Marty 10 July 2012 - 10:53am / UK

It's time they just decriminalised drugs, at least soft drugs like weed and ecstacy etc, full stop. Then they can use the money raised from tax revenue on selling the stuff in coffeeshops to improve education on drug issues for kids, on policing, and best of all the police won't waste countless man hours chasing drug crime they can't begin to deal with and be able to turn instead to chasing real criminals.

It's a no brainer... but then politicians have no brains and no balls.

Max Harmreduction 10 July 2012 - 12:59am

So hard to believe the Gov has done this. Coffeeshops were designed to protect youngsters who experiment with weed from having exposure to drugs like heroin and their organised criminal suppliers. So now Gov expects experimenting youngsters to get registered with Gov to get a Wietpas; to carry it in public to get in; to log it onto the coffeeshop computer; all this to get 3 grams a day of legally weak weed at legally double street prices. What a cruel legalistic joke to force on youngsters. Of course it does not work. So now organised crime gets the legal right to take over the retail weed trade and hire other youngsters to do it for them. Somehow, Gov wants everyone to believe this is to stop drug tourism - this is exactly what happens where ever they come from.

Ricknw 9 July 2012 - 11:52pm / uk

The closer you go towards prohibition, then the greater the rewards for the criminals, no doubt these 'dial a dealers' will also offer other items, if Holland is not careful shortly they will see a rise in harder drug dependencies. Decriminalise, regulate the supply chain for retail outlets, tax the retail outlets at a sensible level and leave the personal growers alone.

jway 9 July 2012 - 11:00pm / US

We like to think that we make our own decisions, but when it comes to cannabis this isn't true. Somebody, many years ago, signed us into the UN's "Single Convention" treaty and turned the United States of America into the UN's lapdog!
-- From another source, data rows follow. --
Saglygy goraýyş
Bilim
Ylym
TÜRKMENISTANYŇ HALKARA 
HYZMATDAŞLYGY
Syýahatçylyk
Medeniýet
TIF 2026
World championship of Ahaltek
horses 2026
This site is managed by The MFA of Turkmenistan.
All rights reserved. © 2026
Anonymous 9 July 2012 - 10:53pm / USA

And what did they think was going to happen? It's time to legalize!

Anonymous 9 July 2012 - 10:44pm / USA

Is anyone surprised by this? We have been trying prohibition here in the States for decades and look where it has gotten us? Our Southern Border is so dangerous that you could easily be killed or kidnapped by cartels, Mexico has 50,000 deaths in just the last 6 years alone. We have the highest prison population in the world. The demand has gone up, youth consumption has gone up and the only thing that makes sense is a regulated distribution scheme and taxed sales of drugs.
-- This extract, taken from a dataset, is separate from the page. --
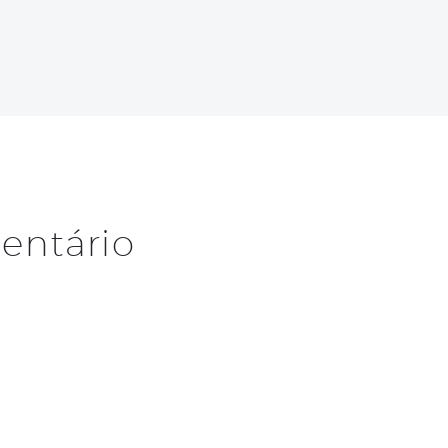
entário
Anonymous 9 July 2012 - 9:28pm / uk

i guess the fire was hot

Anonymous 9 July 2012 - 9:17pm / UK

Everybody including experts knew this would only result in a negative outcome. Did they not like tourists spending money on hotels, travel, food, souvenirs and of course cannabis? In my opinion they should revert to how it was before.

Anonymous 9 July 2012 - 8:51pm / Scotland

the shit sherlock springs to mind...

Anonymous 9 July 2012 - 4:38pm

> The introduction of an obligatory membership card for coffeeshop customers has
> resulted in a sharp increase in the illegal street sale of cannabis and the emergence
> of a large and elusive network of telephone numbers that can be called for the supply
> of the drug.

Wow, that sounds surprisingly like the systems I use to get hold of cannabis in the UK! I've got dealers I can just visit, I know of places I can go where I have a good chance of bumping into a dealer, I've got dial-a-dealers who deliver, I've got dealers I can ring and go and pick up from.

And like the UK Dutch society will get no tax take from the black market, they have lesser means of controlling supply, business disagreements will be resolved outside of civil systems, potentially with violence, etc..

Holland's coffee shop system has always been flawed, the wholesale supply being illegal whilst low level being legal has always been nuts, but wiedpass and other prohibition-ish measures are even more stupid.

Marco Marboni 12 July 2012 - 11:40am

You're forgetting the amount of money it's going to cost taxpayers for convicting these dealers and keeping them in jail.......

nygratefulfred 9 July 2012 - 2:29pm / United States

How will they deal with the loss of tourism?Empty hotel rooms,restaurants,etc.How will the loss of all the sales taxes and business be made up,with increased taxes to the Dutch people?